1. Key Naming Convention

Dataset Training Set Key Test Set Key Cross-Subject Key
ImageNetEEG ImageNetEEG_train ImageNetEEG_test ImageNetEEG_cross
THING-EEG thingEEG_train thingEEG_test thingEEG_cross
SEED SEED_train SEED_test SEED_cross
TUAB TUAB_train TUAB_test TUAB_cross
TUEV TUEV_train TUEV_test TUEV_cross

Note: Different datasets use different naming conventions (maintained for historical compatibility).

2. Data Structure

Each sample is a structured array with the following fields:

dtype = [
    ('eeg_data', np.float32, (32, 512)),    # EEG signal: 32 channels × 512 samples
    ('text_feature', np.float16, (768,)),   # CLIP embedding: 768-dimensional vector
    ('caption', 'S192'),                    # Text description: fixed 192 bytes
    ('label', dtype, shape),                # Label: integer or float
    ('image_path', 'S192')                  # Image path: fixed 192 bytes (optional)
]

3. Validate Data Integrity

import h5py
import os
from data.Utils import get_wavemind_root

# Auto-detected path (or use WaveMind_ROOT_PATH_ env var for backward compatibility)
hdf5_path = os.path.join(get_wavemind_root(), 'data/Total/data_label.h5')

with h5py.File(hdf5_path, 'r') as f:
    print("HDF5 Dataset Keys:")
    for key in f.keys():
        print(f"  - {key}: {f[key].shape}")

Expected output:

HDF5 Dataset Keys:
  - ImageNetEEG_cross: (N,)
  - SEED_train: (N,)
  - SEED_test: (N,)
  - SEED_cross: (N,)
  - thingEEG_train: (N,)
  - thingEEG_test: (N,)
  - thingEEG_cross: (N,)
  - TUAB_train: (N,)
  - TUAB_test: (N,)
  - TUAB_cross: (N,)
  - TUEV_train: (N,)
  - TUEV_test: (N,)
  - TUEV_cross: (N,)

CLIP Groundtruth Files

Location: data/Total/CLIP_groundTruth/

File Dimensions Description
ImageNetEEG.pkl - List of 40 class names
thingEEG_closeset.npy (1573, 768) Mean image features for closed-set objects
thingEEG_closeset.pkl - List of 1573 object names
thingEEG.npy (200, 768) Mean image features for zero-shot objects
thingEEG.pkl - List of 200 object names
SEED.npy (3, 768) Text features for 3 emotion classes
SEED.pkl - ['negative', 'neutral', 'positive']
TUAB.npy (2, 768) Text features for 2 classes
TUAB.pkl - ['abnormal', 'normal']
TUEV.npy (6, 768) Text features for 6 event types
TUEV.pkl - ['SPSW', 'GPED', 'PLED', 'EYEM', 'ARTF', 'BCKG']

Data Modality Types

WaveMind supports two data modalities:

Brain Cognition (Image-EEG Pairs)

  • Datasets: ImageNetEEG, THING-EEG
  • CLIP Feature Source: CLIP-ViT image encoder
  • Feature Type: Image embedding (768-dim)
  • Save Method: Convert_and_Save.save_to_hdf5_new()

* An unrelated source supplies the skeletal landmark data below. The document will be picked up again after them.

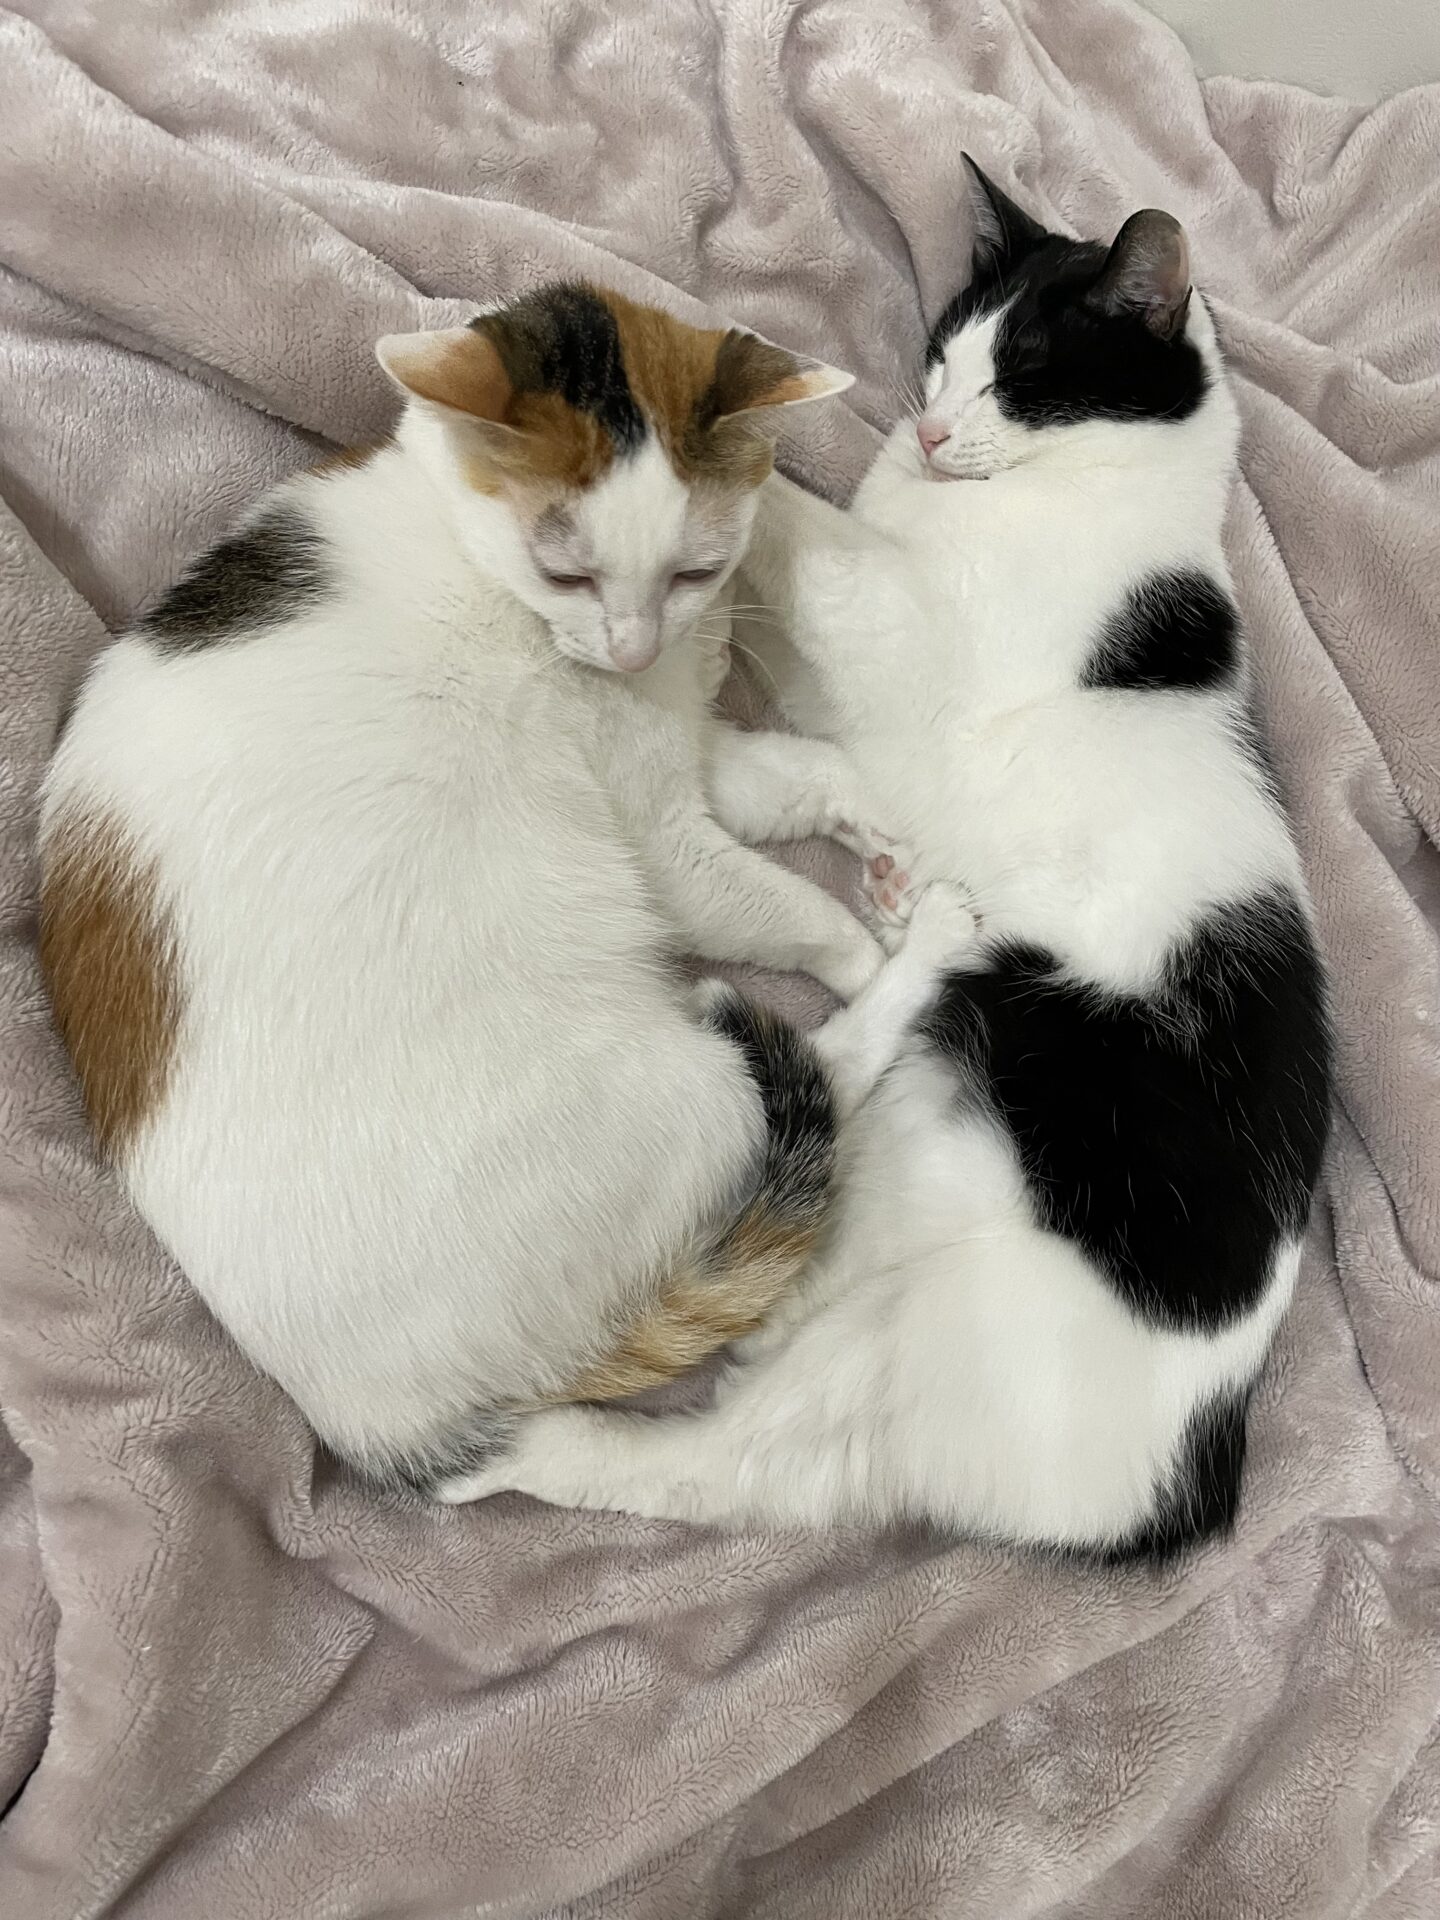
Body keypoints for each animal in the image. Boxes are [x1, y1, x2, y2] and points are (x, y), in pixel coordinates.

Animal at [38, 279, 978, 1493]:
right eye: (566, 571)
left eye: (695, 569)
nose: (629, 646)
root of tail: (387, 1423)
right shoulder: (663, 841)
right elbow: (782, 905)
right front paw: (876, 935)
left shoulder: (685, 740)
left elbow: (798, 775)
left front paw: (888, 848)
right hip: (693, 1087)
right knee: (824, 1065)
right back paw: (931, 956)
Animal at [447, 168, 1334, 1558]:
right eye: (942, 357)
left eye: (1019, 374)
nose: (925, 429)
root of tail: (1194, 1472)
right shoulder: (851, 695)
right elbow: (802, 744)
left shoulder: (898, 625)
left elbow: (794, 530)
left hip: (896, 1349)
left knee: (709, 1467)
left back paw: (532, 1448)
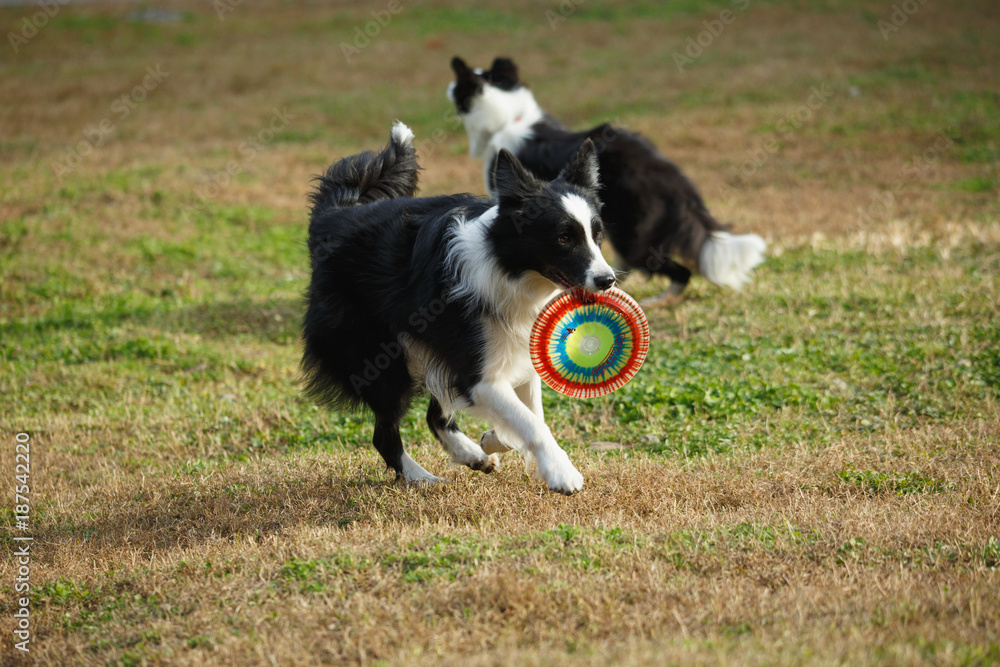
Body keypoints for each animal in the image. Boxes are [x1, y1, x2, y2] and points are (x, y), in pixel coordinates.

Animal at [302, 121, 616, 496]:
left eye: (597, 235)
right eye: (563, 238)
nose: (607, 280)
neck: (507, 268)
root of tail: (332, 216)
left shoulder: (514, 355)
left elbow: (527, 417)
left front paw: (494, 440)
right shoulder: (477, 374)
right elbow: (532, 423)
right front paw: (561, 472)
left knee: (433, 414)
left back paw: (471, 455)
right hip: (380, 357)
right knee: (384, 434)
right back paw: (421, 478)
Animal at [446, 57, 764, 302]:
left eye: (459, 86)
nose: (448, 87)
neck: (509, 117)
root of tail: (672, 177)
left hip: (630, 236)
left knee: (673, 270)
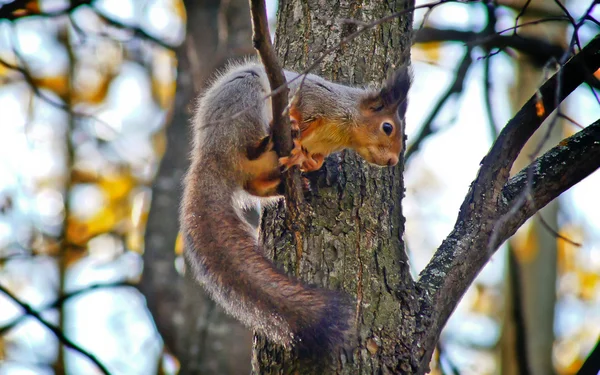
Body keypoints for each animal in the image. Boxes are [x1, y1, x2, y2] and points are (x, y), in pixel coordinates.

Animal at [180, 61, 410, 362]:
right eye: (387, 127)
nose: (393, 160)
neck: (340, 132)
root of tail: (209, 157)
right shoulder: (315, 97)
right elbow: (299, 108)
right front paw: (294, 124)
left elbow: (315, 159)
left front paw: (310, 162)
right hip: (242, 103)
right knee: (248, 146)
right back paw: (267, 141)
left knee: (253, 184)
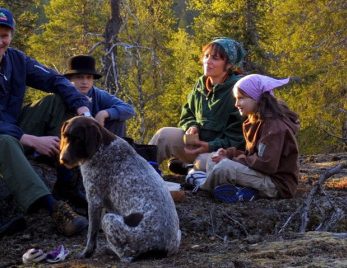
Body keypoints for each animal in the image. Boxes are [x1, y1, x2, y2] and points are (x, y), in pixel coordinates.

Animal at [59, 116, 182, 262]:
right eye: (64, 136)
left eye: (78, 139)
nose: (62, 159)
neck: (101, 148)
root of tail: (163, 249)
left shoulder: (94, 200)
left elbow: (91, 234)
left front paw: (86, 253)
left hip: (109, 220)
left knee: (126, 256)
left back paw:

Brain State (Text-EEG Pairs)

  • Datasets: SEED, TUAB, TUEV
  • CLIP Feature Source: CLIP-BERT text encoder
  • Feature Type: Text embedding (768-dim)
  • Save Method: Convert_and_Save.process_and_save()

Dataset Detailed Instructions

THING-EEG

EEG Data

  1. Download EEG data from https://huggingface.co/datasets/LidongYang/EEG_Image_decode/tree/main/Preprocessed_data_250Hz
  2. Extract to /path/to/WaveMind/data/THING-EEG/Data/Preprocessed_data_250Hz

Paired Image Data

  1. Download training_images.zip and test_images.zip from https://osf.io/y63gw/files
  2. Extract to /path/to/WaveMind/data/THING-EEG/Data/images_set/training_images and test_images

ImageNetEEG

Refer to https://github.com/perceivelab/eeg_visual_classification

SEED

Refer to http://bcmi.sjtu.edu.cn/~seed/

TUAB

Download from https://isip.piconepress.com/projects/tuh_eeg/html/downloads.shtml

TUEV

Download from https://isip.piconepress.com/projects/tuh_eeg/html/downloads.shtml

Data Statistics

We provide ShowHDF5Statistic.ipynb for displaying statistics of each dataset.

Processing Script Notes

All process.py files have been optimized to:

  • ✅ No redundant comments in code
  • ✅ Unified error handling
  • ✅ Clear documentation comments
  • ✅ Consistent HDF5 save logic
  • ✅ Automatic memory management and cleanup

See the process.py file in each dataset directory for details.